I opened the first question and sighed. My bristles were already up from him making me jump through hoops, but it got worse: each question was a three-parter, making it essentially nine questions I would have to answer before I could send the e-mail and move on to more important things, namely, lunch. The first question was some b.s. about how you would want your ideal partner to support you if you had a difficult assignment or project. Then, how would your ideal partner answer this question? Then, how important is this question to you? The second question was more of the same. I just want to get some coffee, dude, I thought. Why do I feel like we're already in couples therapy? But fine, whatever. Only one (three-part) question to go and I'm home-free, I thought. And then I read this:
Wait, really? You're serious? I looked for a response to indicate "none of your damn beeswax," or even an "at this rate you're never going to find out," but there was none. Eff this, I thought. I'm not answering this. I tried to bypass it without submitting a response, and this is what it said:
In that case, sorry Monsieur Québecois francophone, you lose. Pas de rendez-vous for you. It's not that I'm a prude, per se, it's just that I like to think of my ass as the Mona Lisa: a work of art, to be sure, and yet inscrutable and shrouded in mystery (or at least until the third date). Plus, I find it un peu bizarre to be discussing la pénétration anale while we're still addressing each other by the more formal vous pronoun.

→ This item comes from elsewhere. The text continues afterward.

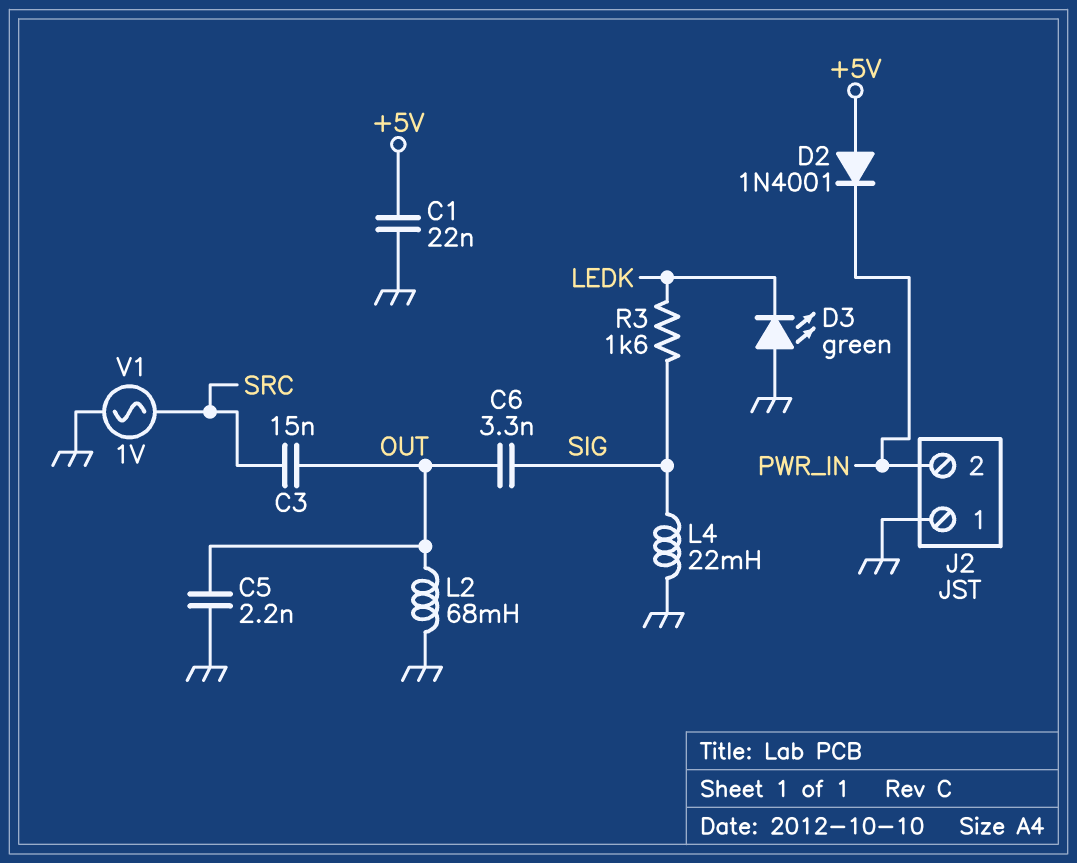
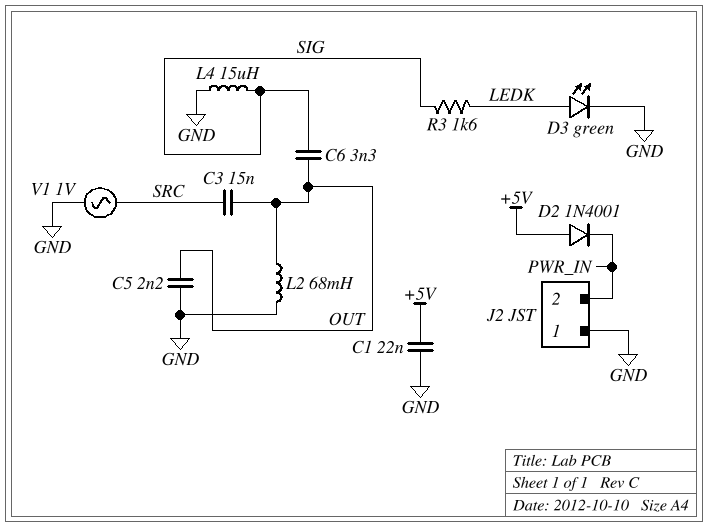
D3: LED green (A GND, K LEDK) -> LED green (A LEDK, K GND)
L4: 22mH (GND, SIG) -> 15uH (GND, SIG)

A word of advice to confused single guys out there: order of operations is important. Asking a girl her deepest most innermost thoughts on anal sex before even meeting her is equivalent to her asking you on a first date how you feel about kids. More specifically how you feel about five kids, and more specifically three girls and two boys and their names all start with J because that's just exactly what I want and I plan on having them all before the age of 36 because I read somewhere that your fertility drops dramatically after that. It's all just premature information.
Premature information! Not as commonly discussed, but just as bad as the...other...premature...thing. A word of advice, guys; just remember the three D's: dinner, drinks, DO NOT TALK ABOUT ANAL SEX. Oh, and the other...thing? Don't do that either. And you should be just fine.